(Passage given)
----------------
Inside Quantum Technology

Quantum News Briefs October 4: Researchers demonstrate over euNetworks’ that quantum communication possible between United Kingdom & Ireland; Adtran and Orange demo 400G transmission of QKD-secured data across 184km end-to-end system;

Quantum News Briefs looks at news in the quantum industry.

Quantum News Briefs is a news series that looks at news in the quantum computing industry.

Quantum News Briefs October 4:

Researchers demonstrate over euNetworks’ that quantum communication possible between United Kingdom & Ireland

Researchers from The University of York in collaboration with the Quantum Communications Hub and euNetworks Fiber UK Limited (“euNetworks”) have for the first time successfully demonstrated that quantum communication is possible over the long geographical distance that separates England from Ireland. Quantum News Briefs summarizes the announcement about the effort.
The team, led by Professor Marco Lucamarini from the University of York, ran a series of experiments using bandwidth infrastructure provider euNetworks’ subsea cable, named Rockabill. This network is one of the newest commercial optical fibre systems in operation and connects Ireland to England in the United Kingdom, running 224 kilometres between Portrane and Southport cable landing stations. Until now, no quantum link has ever been established between the two countries, nor on a span stretching this length on a subsea fibre optic cable.
----------------
(Records)
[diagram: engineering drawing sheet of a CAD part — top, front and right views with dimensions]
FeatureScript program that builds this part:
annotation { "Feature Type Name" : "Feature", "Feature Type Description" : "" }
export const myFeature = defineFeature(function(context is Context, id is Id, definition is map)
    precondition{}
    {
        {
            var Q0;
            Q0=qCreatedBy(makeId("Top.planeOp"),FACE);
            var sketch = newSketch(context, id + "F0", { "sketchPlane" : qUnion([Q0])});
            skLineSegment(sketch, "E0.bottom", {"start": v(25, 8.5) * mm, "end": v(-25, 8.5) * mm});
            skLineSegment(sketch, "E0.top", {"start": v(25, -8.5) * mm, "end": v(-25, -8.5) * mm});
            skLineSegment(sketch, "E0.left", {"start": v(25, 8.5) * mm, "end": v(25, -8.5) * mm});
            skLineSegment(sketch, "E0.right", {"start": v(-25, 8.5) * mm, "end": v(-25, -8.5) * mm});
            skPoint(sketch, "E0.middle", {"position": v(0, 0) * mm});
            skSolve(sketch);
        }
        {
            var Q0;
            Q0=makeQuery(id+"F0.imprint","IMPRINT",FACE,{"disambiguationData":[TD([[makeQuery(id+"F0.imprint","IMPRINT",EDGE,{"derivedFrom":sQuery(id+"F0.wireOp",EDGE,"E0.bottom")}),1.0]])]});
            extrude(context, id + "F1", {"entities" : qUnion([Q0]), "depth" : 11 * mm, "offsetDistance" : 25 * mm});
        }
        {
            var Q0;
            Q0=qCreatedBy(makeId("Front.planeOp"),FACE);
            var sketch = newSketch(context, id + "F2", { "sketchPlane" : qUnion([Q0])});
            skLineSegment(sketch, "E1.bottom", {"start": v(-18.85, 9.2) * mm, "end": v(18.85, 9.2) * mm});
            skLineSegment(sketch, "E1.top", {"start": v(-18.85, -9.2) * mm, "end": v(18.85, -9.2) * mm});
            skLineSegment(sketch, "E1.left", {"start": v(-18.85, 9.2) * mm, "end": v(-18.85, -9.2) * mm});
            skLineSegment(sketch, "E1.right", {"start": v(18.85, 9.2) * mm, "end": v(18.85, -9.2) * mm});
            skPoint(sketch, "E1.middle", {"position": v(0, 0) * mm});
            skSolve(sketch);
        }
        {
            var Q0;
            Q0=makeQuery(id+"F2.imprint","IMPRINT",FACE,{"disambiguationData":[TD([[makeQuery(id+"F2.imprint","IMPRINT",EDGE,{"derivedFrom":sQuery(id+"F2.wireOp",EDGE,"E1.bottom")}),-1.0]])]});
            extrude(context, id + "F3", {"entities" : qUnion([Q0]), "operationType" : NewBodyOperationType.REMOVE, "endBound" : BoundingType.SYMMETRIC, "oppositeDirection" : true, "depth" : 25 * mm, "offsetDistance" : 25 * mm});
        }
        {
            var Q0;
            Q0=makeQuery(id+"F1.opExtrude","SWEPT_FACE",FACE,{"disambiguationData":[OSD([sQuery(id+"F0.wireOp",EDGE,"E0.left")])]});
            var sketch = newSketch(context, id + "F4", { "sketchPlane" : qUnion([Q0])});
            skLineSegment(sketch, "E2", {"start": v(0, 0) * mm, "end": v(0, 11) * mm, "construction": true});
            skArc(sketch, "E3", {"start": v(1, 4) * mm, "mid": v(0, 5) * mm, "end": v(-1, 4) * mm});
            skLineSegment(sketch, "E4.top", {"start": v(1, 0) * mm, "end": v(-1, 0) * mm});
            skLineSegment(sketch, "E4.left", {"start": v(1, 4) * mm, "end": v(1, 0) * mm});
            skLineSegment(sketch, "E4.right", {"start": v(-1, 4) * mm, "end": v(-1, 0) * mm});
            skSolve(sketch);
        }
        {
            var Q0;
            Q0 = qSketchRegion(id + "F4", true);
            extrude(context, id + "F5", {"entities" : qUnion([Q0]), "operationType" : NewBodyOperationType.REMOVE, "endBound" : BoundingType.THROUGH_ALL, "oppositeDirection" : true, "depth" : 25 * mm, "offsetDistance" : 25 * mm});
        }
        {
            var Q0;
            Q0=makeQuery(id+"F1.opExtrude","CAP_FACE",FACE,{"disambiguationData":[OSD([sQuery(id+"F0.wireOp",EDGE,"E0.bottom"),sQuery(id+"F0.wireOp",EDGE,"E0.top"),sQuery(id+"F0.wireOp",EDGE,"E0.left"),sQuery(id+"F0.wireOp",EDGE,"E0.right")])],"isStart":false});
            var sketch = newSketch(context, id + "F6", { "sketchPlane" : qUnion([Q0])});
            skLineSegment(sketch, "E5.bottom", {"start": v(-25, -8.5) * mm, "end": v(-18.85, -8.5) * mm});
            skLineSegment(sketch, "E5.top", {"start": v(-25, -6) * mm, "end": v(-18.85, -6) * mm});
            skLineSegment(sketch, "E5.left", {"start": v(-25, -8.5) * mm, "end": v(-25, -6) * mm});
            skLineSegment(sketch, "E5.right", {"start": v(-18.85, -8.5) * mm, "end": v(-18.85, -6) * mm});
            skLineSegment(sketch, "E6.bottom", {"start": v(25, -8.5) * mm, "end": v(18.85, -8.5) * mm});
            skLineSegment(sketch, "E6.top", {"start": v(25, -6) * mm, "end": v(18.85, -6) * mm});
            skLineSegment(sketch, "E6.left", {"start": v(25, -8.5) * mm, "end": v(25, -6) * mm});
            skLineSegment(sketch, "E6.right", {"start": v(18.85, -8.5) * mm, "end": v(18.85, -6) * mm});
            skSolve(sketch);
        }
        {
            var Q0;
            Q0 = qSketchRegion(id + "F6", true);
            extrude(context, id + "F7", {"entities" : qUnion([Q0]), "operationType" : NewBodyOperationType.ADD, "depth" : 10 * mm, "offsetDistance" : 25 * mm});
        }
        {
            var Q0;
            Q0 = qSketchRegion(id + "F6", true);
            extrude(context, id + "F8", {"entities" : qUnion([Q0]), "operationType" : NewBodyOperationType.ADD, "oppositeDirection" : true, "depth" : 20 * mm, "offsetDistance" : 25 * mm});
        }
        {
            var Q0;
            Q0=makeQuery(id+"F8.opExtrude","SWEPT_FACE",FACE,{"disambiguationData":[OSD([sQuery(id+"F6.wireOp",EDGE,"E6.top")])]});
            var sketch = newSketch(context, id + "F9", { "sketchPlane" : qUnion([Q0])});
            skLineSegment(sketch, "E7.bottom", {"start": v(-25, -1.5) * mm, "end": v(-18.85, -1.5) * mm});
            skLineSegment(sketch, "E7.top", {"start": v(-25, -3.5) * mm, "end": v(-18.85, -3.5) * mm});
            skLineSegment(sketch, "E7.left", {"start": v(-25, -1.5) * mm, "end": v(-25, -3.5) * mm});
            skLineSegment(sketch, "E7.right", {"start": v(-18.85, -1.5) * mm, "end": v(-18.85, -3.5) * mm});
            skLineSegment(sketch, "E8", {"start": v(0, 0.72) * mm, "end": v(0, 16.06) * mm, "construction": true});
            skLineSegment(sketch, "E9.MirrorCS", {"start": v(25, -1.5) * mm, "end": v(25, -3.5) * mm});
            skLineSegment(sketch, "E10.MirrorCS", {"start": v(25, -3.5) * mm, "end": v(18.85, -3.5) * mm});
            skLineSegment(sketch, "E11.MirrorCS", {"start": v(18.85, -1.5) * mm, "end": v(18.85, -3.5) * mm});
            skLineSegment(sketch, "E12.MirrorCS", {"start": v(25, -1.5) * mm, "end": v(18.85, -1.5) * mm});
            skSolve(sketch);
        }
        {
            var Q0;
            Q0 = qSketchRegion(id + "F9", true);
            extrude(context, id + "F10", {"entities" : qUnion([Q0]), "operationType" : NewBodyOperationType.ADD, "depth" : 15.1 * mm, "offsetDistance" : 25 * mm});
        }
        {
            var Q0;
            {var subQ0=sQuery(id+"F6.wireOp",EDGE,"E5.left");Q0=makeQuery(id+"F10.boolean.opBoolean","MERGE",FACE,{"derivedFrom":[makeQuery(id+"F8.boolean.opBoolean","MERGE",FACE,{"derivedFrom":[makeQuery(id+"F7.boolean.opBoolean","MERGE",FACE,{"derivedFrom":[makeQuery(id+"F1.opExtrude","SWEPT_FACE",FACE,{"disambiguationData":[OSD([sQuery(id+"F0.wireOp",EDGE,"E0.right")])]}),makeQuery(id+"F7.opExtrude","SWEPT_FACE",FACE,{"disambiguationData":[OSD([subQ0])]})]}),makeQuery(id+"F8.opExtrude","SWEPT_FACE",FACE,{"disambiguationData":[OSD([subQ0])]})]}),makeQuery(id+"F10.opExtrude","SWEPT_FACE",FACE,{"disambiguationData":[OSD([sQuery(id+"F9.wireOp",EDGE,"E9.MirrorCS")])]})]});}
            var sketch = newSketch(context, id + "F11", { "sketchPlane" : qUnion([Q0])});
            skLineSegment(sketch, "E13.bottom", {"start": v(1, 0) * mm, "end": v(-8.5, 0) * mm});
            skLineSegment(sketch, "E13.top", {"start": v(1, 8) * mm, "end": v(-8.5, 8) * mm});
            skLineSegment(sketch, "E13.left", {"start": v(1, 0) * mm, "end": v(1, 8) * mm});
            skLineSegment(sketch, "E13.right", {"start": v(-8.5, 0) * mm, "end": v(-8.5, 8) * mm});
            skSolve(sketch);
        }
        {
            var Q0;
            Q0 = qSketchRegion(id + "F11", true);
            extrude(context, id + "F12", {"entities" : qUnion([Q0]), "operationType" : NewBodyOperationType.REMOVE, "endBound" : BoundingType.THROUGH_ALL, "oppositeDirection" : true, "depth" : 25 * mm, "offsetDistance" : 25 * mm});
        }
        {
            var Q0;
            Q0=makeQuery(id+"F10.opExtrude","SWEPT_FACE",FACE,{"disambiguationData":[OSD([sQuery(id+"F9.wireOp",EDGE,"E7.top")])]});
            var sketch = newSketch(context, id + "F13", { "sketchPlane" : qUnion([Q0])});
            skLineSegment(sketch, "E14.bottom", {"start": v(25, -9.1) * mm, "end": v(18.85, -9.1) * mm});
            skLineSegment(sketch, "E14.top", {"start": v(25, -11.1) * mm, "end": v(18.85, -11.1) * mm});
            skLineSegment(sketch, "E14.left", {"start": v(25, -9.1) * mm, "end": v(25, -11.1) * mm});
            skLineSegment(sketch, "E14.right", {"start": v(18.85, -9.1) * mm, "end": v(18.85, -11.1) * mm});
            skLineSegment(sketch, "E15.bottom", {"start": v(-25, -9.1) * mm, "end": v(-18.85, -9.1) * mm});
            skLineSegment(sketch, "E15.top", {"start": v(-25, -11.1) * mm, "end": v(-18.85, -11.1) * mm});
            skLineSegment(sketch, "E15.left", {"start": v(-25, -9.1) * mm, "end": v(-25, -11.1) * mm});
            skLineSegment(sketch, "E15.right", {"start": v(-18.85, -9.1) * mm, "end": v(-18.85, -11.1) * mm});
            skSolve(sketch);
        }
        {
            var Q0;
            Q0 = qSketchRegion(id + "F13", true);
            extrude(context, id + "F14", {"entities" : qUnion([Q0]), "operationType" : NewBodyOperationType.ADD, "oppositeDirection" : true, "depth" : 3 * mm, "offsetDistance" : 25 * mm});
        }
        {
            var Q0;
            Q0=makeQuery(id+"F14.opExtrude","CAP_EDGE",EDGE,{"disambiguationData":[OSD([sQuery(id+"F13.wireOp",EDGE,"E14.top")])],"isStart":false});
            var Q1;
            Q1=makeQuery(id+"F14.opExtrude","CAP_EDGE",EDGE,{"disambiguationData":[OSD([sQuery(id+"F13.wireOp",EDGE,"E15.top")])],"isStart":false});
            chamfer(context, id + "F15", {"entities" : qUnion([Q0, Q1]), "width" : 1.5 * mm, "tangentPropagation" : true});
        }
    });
----------------
(Set problem A)
Count the lines of the listing that contain the string "part", treating uppercase and lowercase as different, and give only that number.
(Set problem B)
Continue the quantum news brief from its last sentence.
The news brief and the listing have nothing to do with each other.

(Answer A)
2

(Answer B)
Rockabill – a new and unique ultra-low loss fibre optic subsea cable with low latency and remarkably low average attenuation – presented an ideal environment. The 224km cable connects landing stations in Southport and Portrane without amplification or a repeating system.
The series of experiments conducted on-site resulted in the successful transportation of single and entangled photons, as well as in the successful measurement of the optical phase exploited in twin-field and continuous-variable Quantum Key Distribution (QKD), over a longer continuous distance than had ever been established before in undersea optical fibres, devoid of ‘trusted nodes’ between the two endpoints of the communication channel. The success of the experiments was largely due to highly sensitive detectors deployed at the Southport endpoint of the cable to reduce environmental noise levels.
“euNetworks is proud to support a critical project that pushes the boundaries of quantum technology and has implications for the future of network security,” said Paula Cogan, Chief Executive Officer of euNetworks. “The successful integration of quantum technology over commercial-grade optical fibre infrastructure at this distance is an exciting step forward. Rockabill, and euNetworks’ Super Highway network it is part of, provide the ideal platform for new and progressive technologies that will enhance and innovate future network infrastructure.” Click here to read announcement in-entirety.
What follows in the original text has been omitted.